One of the highlights is ‘Learn A Song’ mode, which slowly introduces you to each song, making you play single notes before dynamically adjusting the difficulty based on the way you play. Note detection is spot-on and one step at a time you get better and better. You may, for example, be encouraged to repeat a riff over and over again at a slower pace or told to re-check a certain chord, or go and play an arcade-style mini-game to improve your dexterity and speed. Indeed, everything you do in Rocksmith is designed to improve your guitar playing skills.
Guitarcade mode offers a more light-hearted guitar experience, with mini-games where you’ll have to shoot the likes of spaceships by hitting certain notes with perfect timing, but it’s still all about teaching you technique and honing your skills so you can play the songs and eventually get the most out of the brilliant Session Mode. Here, you can choose up to four instruments to jam along with, choosing the tempo, scale and tunings of other guitars, drums, or keyboards that will play along with you in synch. While this mode may be appealing to experienced players, even a beginner who can strum a few chords can get a feeling of what it might be like to play in a real band. There’s even the option to play Session mode alongside a friend in multiplayer.
The interface is decent too, ensuring that you don’t need to be able to read sheet music or tablature. Instead you follow patterns and icons as they scroll down screen before hitting the six strings on the bottom of the screen. Though it can be a little overwhelming due to the garish colour scheme, and the fact that notes move so quickly during some of the faster tempo songs, there’s always the option to slow things down to practice. In fact, Rocksmith allows you to customize to your heart’s content which banishes the frustration you can sometimes feel from trying to nail a song in the likes of Guitar Hero. Still, I do think that the interface could be easier on the eye as it takes some getting used to before you’re following it cohesively without having to intensely concentrate.

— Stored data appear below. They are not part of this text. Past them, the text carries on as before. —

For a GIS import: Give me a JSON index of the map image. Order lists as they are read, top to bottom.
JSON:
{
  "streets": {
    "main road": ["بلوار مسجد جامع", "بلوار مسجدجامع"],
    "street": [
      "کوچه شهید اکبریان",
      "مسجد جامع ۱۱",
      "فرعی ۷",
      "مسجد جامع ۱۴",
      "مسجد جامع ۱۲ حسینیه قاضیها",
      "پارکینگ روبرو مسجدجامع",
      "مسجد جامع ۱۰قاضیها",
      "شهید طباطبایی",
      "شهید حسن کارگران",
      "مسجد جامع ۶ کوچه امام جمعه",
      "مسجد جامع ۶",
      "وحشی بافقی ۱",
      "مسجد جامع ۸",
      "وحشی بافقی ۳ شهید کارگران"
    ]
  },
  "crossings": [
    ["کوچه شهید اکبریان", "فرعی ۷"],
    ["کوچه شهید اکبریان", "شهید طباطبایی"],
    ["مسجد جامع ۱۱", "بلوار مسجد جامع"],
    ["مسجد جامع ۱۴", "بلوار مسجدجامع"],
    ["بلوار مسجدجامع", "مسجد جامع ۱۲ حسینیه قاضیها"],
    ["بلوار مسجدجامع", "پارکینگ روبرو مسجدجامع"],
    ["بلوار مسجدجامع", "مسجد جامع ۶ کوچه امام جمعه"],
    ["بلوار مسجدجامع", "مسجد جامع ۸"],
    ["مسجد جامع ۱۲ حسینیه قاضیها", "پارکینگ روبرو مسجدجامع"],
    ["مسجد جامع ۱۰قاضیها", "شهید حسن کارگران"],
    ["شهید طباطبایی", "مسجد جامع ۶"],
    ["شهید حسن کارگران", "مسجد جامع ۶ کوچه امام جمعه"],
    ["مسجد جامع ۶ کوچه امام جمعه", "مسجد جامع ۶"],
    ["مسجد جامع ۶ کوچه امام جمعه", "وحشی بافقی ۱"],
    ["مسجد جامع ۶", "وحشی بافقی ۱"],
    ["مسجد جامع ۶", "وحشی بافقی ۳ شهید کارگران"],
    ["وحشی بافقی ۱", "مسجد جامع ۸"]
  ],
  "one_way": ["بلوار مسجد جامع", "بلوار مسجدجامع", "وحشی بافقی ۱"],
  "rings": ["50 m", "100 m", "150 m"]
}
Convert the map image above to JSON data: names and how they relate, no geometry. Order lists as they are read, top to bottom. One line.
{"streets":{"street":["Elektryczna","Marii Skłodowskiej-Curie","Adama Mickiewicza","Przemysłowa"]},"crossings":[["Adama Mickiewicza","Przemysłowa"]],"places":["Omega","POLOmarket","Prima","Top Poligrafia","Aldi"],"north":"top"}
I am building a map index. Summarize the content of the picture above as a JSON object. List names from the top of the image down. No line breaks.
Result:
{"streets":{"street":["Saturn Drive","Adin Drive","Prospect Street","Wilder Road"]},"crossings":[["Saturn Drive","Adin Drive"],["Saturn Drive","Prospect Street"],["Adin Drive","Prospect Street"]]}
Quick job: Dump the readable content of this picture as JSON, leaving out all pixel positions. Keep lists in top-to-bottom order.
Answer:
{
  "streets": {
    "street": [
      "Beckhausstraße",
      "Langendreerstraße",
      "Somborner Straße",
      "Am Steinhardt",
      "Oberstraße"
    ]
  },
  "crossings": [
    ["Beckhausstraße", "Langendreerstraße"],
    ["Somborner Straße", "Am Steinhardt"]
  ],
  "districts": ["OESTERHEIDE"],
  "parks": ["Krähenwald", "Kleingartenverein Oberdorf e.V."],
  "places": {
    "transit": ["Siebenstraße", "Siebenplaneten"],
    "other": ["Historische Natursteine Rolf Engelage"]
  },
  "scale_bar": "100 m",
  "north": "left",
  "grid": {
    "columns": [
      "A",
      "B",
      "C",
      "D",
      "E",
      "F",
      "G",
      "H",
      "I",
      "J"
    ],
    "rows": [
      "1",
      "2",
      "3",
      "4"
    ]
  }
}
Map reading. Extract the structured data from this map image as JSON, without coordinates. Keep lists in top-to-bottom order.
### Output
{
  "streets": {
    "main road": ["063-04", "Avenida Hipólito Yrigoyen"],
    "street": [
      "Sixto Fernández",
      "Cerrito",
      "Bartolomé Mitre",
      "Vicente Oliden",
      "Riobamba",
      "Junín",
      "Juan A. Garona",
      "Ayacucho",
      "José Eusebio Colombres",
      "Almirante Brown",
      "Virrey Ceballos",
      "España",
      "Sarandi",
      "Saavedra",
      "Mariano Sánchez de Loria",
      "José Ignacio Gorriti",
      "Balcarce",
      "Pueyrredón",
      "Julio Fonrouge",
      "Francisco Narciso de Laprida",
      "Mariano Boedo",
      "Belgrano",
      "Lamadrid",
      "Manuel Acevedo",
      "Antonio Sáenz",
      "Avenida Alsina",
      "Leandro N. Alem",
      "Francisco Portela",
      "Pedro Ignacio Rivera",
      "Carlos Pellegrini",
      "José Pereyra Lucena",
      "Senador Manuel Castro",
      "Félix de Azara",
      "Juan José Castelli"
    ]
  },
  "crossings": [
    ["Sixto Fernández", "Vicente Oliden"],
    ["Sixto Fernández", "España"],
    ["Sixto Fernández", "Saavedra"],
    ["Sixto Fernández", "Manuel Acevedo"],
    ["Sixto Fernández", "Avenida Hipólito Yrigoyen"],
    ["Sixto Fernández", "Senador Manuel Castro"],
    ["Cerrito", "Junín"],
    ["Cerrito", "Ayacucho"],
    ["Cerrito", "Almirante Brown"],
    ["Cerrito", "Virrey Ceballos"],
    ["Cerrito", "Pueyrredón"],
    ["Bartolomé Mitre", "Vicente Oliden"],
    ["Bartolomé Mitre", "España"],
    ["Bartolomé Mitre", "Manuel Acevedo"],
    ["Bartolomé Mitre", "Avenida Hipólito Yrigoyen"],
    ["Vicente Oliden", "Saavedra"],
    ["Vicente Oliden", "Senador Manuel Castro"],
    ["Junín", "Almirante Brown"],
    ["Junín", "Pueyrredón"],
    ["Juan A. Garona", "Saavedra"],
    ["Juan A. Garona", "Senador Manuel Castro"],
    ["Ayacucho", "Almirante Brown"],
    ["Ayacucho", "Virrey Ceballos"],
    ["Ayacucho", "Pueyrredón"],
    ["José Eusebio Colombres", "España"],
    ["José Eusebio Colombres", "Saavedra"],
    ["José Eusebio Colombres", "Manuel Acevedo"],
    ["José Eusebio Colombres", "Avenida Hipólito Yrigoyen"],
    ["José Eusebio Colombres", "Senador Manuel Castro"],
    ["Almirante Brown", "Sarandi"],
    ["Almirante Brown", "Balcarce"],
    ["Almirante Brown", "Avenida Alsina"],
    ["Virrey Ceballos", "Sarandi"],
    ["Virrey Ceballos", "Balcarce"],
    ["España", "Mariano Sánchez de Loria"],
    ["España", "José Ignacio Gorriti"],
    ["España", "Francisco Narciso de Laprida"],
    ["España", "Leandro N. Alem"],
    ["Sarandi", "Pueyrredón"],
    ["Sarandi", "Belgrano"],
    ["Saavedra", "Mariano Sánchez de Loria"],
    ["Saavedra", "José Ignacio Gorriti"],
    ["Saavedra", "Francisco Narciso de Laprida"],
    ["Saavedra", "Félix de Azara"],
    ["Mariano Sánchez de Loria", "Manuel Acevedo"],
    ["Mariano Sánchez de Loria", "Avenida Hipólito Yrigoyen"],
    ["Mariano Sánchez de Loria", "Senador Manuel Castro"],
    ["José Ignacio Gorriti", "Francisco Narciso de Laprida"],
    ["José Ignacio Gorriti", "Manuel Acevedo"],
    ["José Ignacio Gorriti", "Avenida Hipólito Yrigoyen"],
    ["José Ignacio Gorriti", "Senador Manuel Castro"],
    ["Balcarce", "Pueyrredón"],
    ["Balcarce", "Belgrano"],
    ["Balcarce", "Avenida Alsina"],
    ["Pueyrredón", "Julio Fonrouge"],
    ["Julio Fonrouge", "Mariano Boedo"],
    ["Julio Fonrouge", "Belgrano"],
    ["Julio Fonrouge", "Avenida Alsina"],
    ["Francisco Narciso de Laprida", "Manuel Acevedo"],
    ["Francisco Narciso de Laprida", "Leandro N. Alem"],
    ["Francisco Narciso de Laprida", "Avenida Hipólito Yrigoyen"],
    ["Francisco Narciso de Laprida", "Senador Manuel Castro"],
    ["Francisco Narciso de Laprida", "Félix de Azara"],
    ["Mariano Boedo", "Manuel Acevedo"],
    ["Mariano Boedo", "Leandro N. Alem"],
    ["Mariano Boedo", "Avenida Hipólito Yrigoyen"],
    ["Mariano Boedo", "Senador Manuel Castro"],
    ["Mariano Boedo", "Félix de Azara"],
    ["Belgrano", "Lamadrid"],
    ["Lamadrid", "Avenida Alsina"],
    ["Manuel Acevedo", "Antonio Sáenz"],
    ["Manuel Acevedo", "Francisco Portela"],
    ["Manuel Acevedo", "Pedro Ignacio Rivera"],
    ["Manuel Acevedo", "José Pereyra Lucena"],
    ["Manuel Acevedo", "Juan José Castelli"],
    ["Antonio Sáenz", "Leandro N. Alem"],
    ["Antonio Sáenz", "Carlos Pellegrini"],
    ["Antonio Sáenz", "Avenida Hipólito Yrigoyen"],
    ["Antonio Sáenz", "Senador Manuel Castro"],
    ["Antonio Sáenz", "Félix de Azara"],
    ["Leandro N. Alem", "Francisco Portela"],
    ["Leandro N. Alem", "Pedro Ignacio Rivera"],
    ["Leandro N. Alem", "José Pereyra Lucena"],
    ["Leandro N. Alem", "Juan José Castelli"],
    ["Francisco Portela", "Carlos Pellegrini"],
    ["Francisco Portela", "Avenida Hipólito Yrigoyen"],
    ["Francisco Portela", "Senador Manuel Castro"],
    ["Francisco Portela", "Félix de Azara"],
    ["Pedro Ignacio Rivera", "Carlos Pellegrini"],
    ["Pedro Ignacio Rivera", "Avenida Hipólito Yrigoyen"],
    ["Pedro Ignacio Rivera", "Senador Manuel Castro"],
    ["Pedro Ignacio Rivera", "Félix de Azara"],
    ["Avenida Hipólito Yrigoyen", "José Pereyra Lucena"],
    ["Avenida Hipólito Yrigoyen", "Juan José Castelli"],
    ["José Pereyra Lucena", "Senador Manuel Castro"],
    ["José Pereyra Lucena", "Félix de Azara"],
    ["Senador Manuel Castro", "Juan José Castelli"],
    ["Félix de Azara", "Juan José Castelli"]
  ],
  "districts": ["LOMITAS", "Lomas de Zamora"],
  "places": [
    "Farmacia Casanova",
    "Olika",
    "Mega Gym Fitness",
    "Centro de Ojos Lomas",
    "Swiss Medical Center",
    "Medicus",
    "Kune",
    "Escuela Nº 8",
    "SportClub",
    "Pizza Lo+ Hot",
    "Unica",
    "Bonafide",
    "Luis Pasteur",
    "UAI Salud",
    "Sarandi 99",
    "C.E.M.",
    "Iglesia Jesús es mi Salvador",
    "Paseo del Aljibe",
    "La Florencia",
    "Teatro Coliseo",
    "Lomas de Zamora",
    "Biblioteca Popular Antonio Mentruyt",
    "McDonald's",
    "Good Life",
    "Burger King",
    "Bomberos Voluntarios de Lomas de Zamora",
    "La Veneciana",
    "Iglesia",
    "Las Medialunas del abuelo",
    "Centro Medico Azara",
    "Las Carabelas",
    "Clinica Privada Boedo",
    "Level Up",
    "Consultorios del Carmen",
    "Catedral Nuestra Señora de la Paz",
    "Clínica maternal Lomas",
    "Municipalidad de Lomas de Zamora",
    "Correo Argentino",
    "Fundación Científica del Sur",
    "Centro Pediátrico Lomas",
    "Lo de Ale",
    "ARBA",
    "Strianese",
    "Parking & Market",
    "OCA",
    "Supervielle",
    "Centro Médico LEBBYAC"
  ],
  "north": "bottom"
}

Despite all its positives, Rocskmith 2014 doesn’t quite offer the complete guitar learning package. One of the biggest omissions is that there are no strumming patterns to follow. As someone who leans towards playing rhythm guitar, but occasionally struggles to work out when I should be strumming up or down, I need help here. There’s no help in Rocksmith at all for strumming patterns, it’s totally up to you to listen to the track and try and work it out for yourself. Consequently, I ended up using Rocksmith alongside my usual guitar learning method of watching real people on YouTube. I think Ubisoft could really evolve the series by teaming up with YouTube guitar tutors, as nothing really beats watching someone play that song and talk you through it. Rocksmith almost gets you all the way there, but there’s an extra step needed for mastery, unless you happen to already be an accomplished guitarist.
Nevertheless, this latest PS4 version of Rocksmith 2014 offers a hell of a lot in one package and there’s absolutely nothing else like it on console. This is much more than just a rhythm game: Rocksmith 2014 is a masterfully put together and fun learning package that will change some people’s lives for the better by introducing them to the joys of playing guitar. Just like learning the guitar in real-life it can be a slog, but for those committed it will really help them learn and improve their skills alongside other guitar learning methods, such as YouTube videos, books and existing online tutorial sites.